Incontournable, lu par A bride abattue, Mes Imaginaires, Sophie.
Avec « L’Enquête », Philippe Claudel aborde la thématique de la déshumanisation des personnes. Son prétexte, c’est l’inspection d’une entreprise dont le taux de suicides au sein de son personnel a connu une importante et subite recrudescence. Impossible de ne pas penser à certaine entreprise de télécommunication française, ou à quelque autre grand groupe de l’Hexagone lorsqu’on lit certaines descriptions de ce roman. Mais, le lecteur fasciné le comprend vite, l’Enquête n’est qu’un prétexte pour plonger au cœur de la folie.
Une folie délétère, bien sûr, et qui se fait jour petit à petit, dès le moment où l’Enquêteur arrive dans la ville où il doit remplir sa mission, comme ce supplice de la goutte d’eau, évoqué dans le récit, qui paraît drôle au début mais finit par avoir la peau de celui qui le subit. Et le lecteur va effectivement sourire aux premières mésaventures que l’Enquêteur connaît, et qu’il a peut-être lui-même vécues : on lui refuse un grog dans un café parce que l’ordinateur n’est pas en mesure de le facturer, un sandwich reste coincé dans un distributeur automatique. Et c’est bel et bien chez le psy que ça aboutit… et là, le lecteur rit jaune. S’il rit encore.
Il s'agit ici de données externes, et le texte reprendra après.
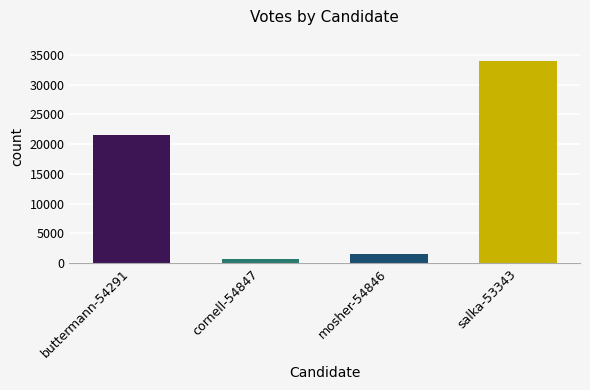

List the labels in order of value, largest first.

salka-53343, buttermann-54291, mosher-54846, cornell-54847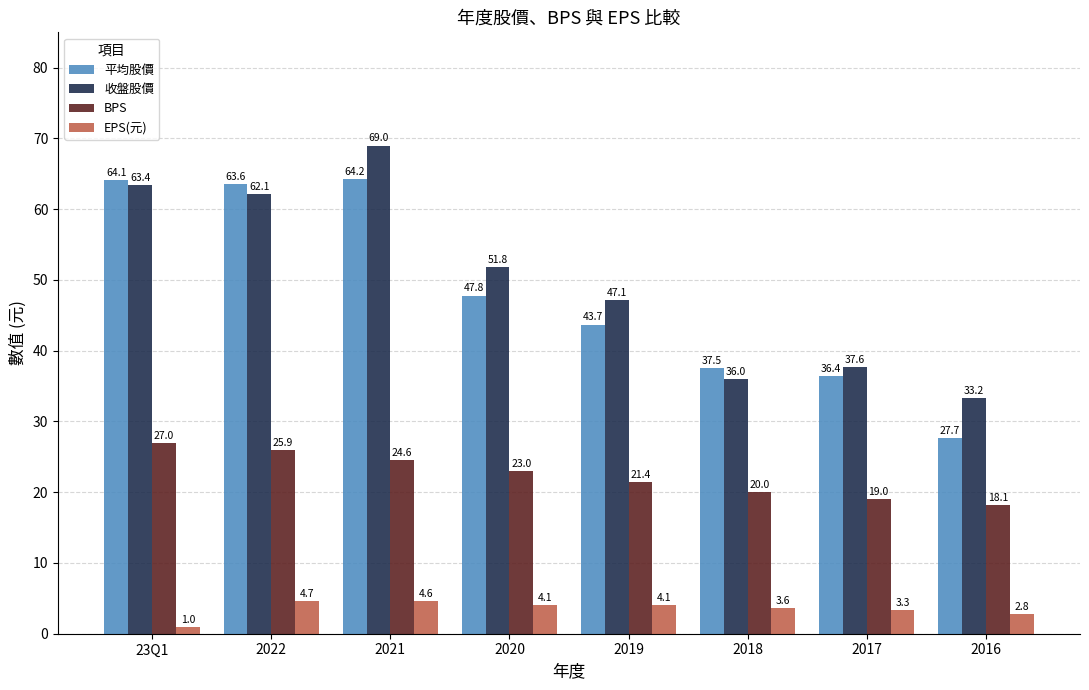

What is the difference between the highest and lowest values at 2016?

30.5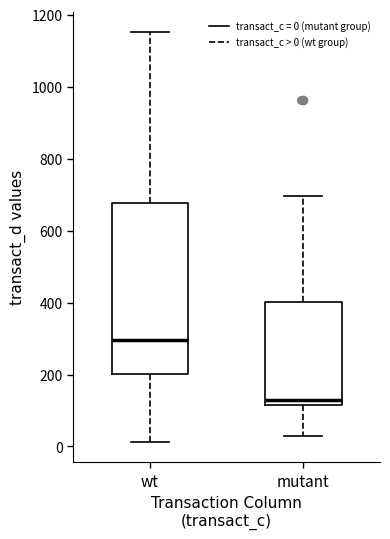

Where does the upper whisker of the box for wt end on the y-axis? The values are not printed on the chart, so give them approximately, as read against the axis.

1160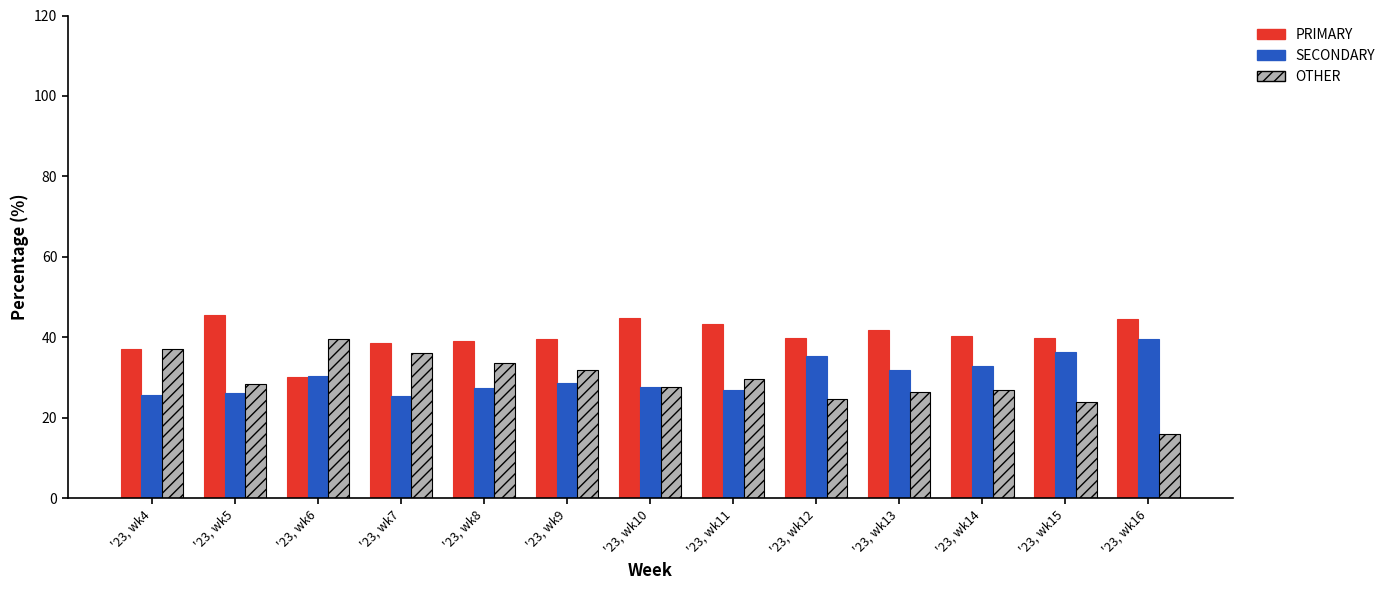

Which category has the lowest value across all series?

'23, wk16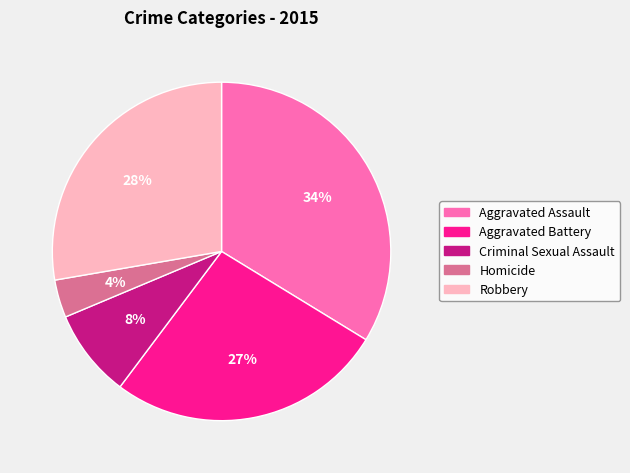

What is the largest slice in the pie chart?

Aggravated Assault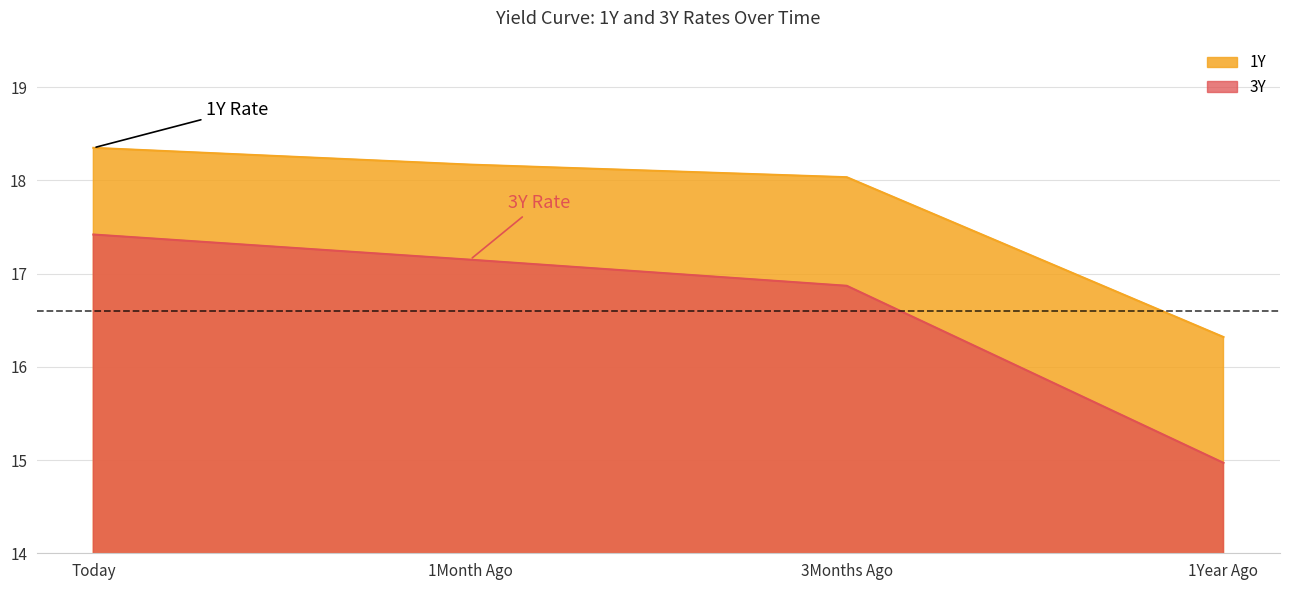

True or false: 1Y and 3Y cross at least once.

False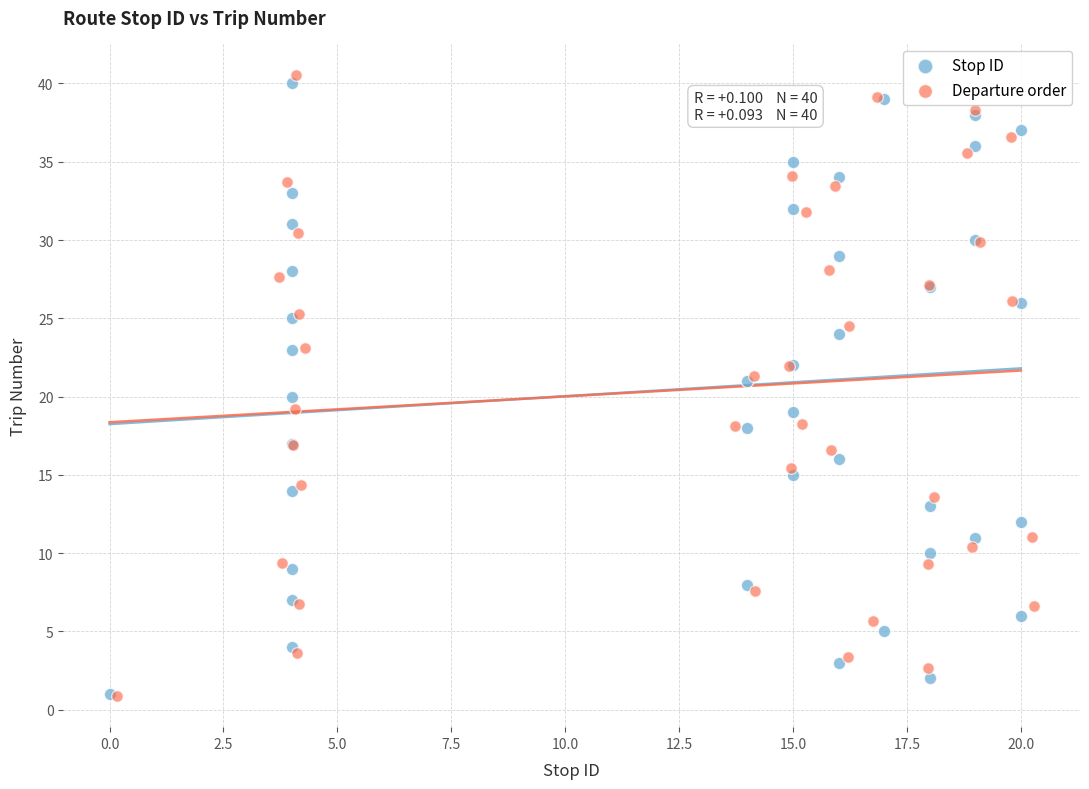

Which series has the largest Y range (max minus min)?

Departure order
Déshumanisation, ai-je dit. Délibérément, l’auteur ne donne aucun nom à ses personnages. Il les désigne par leur fonction ou son rôle : le Guide, la Géante, les Déplacés, le Fondateur, etc. Ces personnages fonctionnent de manière volontiers erratique, tantôt hostiles, tantôt obséquieux envers l’Enquêteur. Ce dernier, sur lequel ce roman est centré, semble être le seul personnage à tenter de suivre une ligne directrice bien définie. Il perd cependant de sa superbe au fil du récit, jusqu’à ressembler à une loque : habits sales puis de fortune, faim récurrente, pas de rasage, mental en capilotade.
L’environnement de l’Enquêteur est totalement surréaliste : un hôtel cher au style spartiate et aux fenêtres murées, une région à la météo étrange, une entreprise omniprésente et, d’une manière générale, une géographie déroutante. Dans ce cadre, on comprend que l’enquête devienne secondaire pour le récit ; de fait, le lecteur n’en saura pas grand-chose ; tout au plus découvrira-t-il en passant quelques dysfonctionnements de l’entreprise. L’impression se dégage par ailleurs que l’entreprise où l’Enquêteur est supposé faire son travail protège son secret par tous les moyens possibles, en particulier par la déstabilisation de celui qui veut en savoir plus.
Porté par une écriture très personnelle sur 278 pages d’une précision hallucinante (énumérations, souci permanent du détail dans la description), le roman « L’Enquête » constitue ainsi une implacable marche vers la mort, ou vers l’enfer. L’auteur conclut son récit par le déclic d’un portable que l’on ferme, comme s’il fallait oublier l’Enquêteur. Mais le lecteur pourra-t-il oublier ce personnage et sa déchéance ?
Philippe Claudel, L’Enquête, Paris, Stock. 2010, 278 p.